Rasulullah shallallahu ‘alaihi wa sallam pernah berwasiat pada Abu Dzar Al Ghifari radhiyallahu ‘anhu agar mencintai orang miskin , Abu Dzar radhiyallahu ‘anhu menuturkan :

أَوْصَانِيْ خَلِيْلِي بِسَبْعٍ : بِحُبِّ الْمَسَاكِيْنِ وَأَنْ أَدْنُوَ مِنْهُمْ، وَأَنْ أَنْظُرَ إِلَى مَنْ هُوَ أَسْفَلُ مِنِّي وَلاَ أَنْظُرَ إِلَى مَنْ هُوَ فَوقِيْ، وَأَنْ أَصِلَ رَحِمِيْ وَإِنْ جَفَانِيْ، وَأَنْ أُكْثِرَ مِنْ لاَ حَوْلَ وَلاَ قُوَّةَ إِلاَّ بِاللهِ، وَأَنْ أَتَكَلَّمَ بِمُرِّ الْحَقِّ، وَلاَ تَأْخُذْنِيْ فِي اللهِ لَوْمَةُ لاَئِمٍ، وَأَنْ لاَ أَسْأَلَ النَّاسَ شَيْئًا.

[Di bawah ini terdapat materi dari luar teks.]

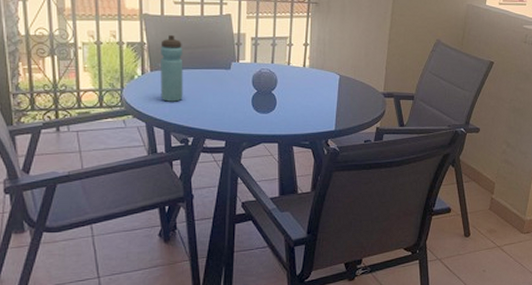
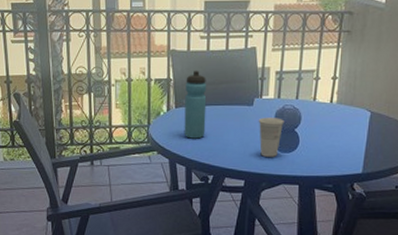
cup: none [236,80,262,118] -> present [258,117,284,157]

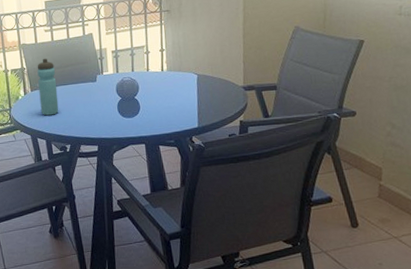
cup: present [258,117,284,157] -> none [102,89,125,123]

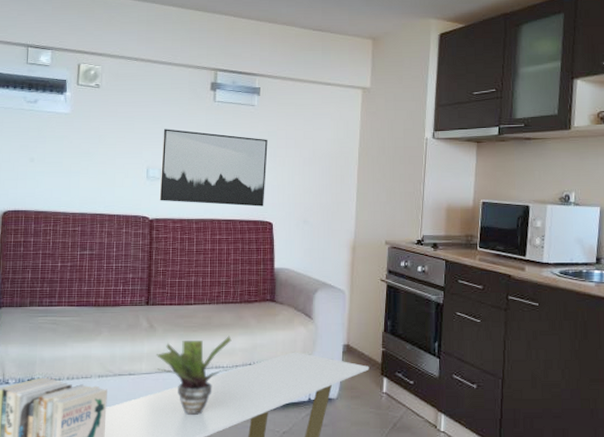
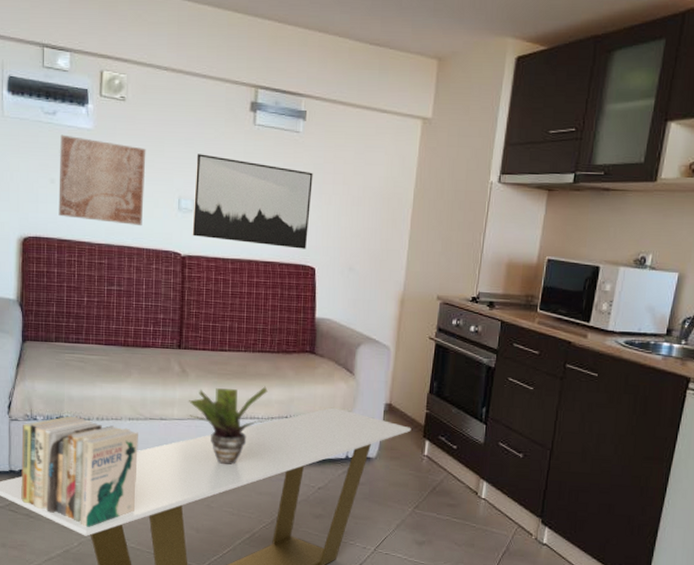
wall art: none [36,119,118,195] -> present [58,134,146,227]

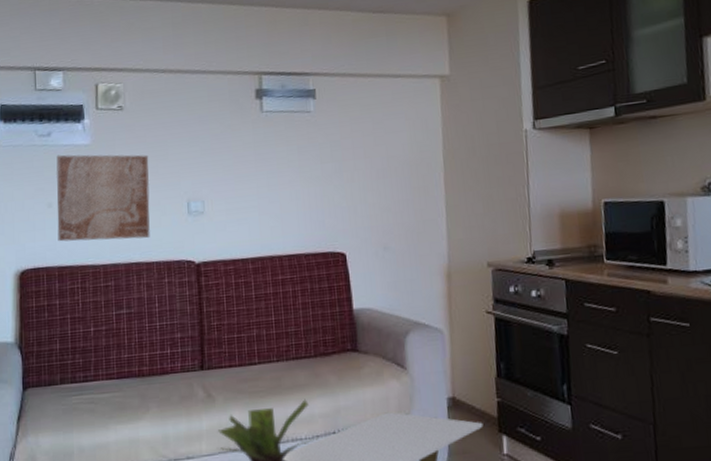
wall art: present [192,154,313,249] -> none [203,150,333,240]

“Kekasihku (Rasulullah) shallallahu ‘alaihi wa sallam berwasiat kepadaku dengan tujuh hal: (1) supaya aku mencintai orang-orang miskin dan dekat dengan mereka, (2) beliau memerintahkan aku agar aku melihat kepada orang yang berada di bawahku dan tidak melihat kepada orang yang berada di atasku, (3) beliau memerintahkan agar aku menyambung silaturahmiku meskipun mereka berlaku kasar kepadaku, (4) aku dianjurkan agar memperbanyak ucapan laa hawla wa laa quwwata illa billah (tidak ada daya dan upaya kecuali dengan pertolongan Allah), (5) aku diperintah untuk mengatakan kebenaran meskipun pahit, (6) beliau berwasiat agar aku tidak takut celaan orang yang mencela dalam berdakwah kepada Allah, dan (7) beliau menasehatiku agar tidak meminta-minta sesuatu pun kepada manusia” (HR. Ahmad).

[3] Keutamaan seorang memakan hasil dari usahanya sendiri.

Usaha yang halal dalam mencari rizki tidak bertentangan dengan sifat zuhud, selama usaha tersebut tidak melalaikan manusia dari mengingat Allâh Ta'ala.

Allâh Ta’ala berfirman :

رِجَالٌ لَا تُلْهِيهِمْ تِجَارَةٌ وَلَا بَيْعٌ عَنْ ذِكْرِ اللَّهِ وَإِقَامِ الصَّلَاةِ وَإِيتَاءِ الزَّكَاةِ ۙ يَخَافُونَ يَوْمًا تَتَقَلَّبُ فِيهِ الْقُلُوبُ وَالْأَبْصَارُ

Laki-laki yang tidak dilalaikan oleh perniagaan dan tidak (pula) oleh jual beli dari mengingat Allah, mendirikan shalat, dan menunaikan zakat.Mereka takut pada hari (pembalasan) yang (pada saat itu) hati dan penglihatan menjadi goncang. (QS An Nuur : 37)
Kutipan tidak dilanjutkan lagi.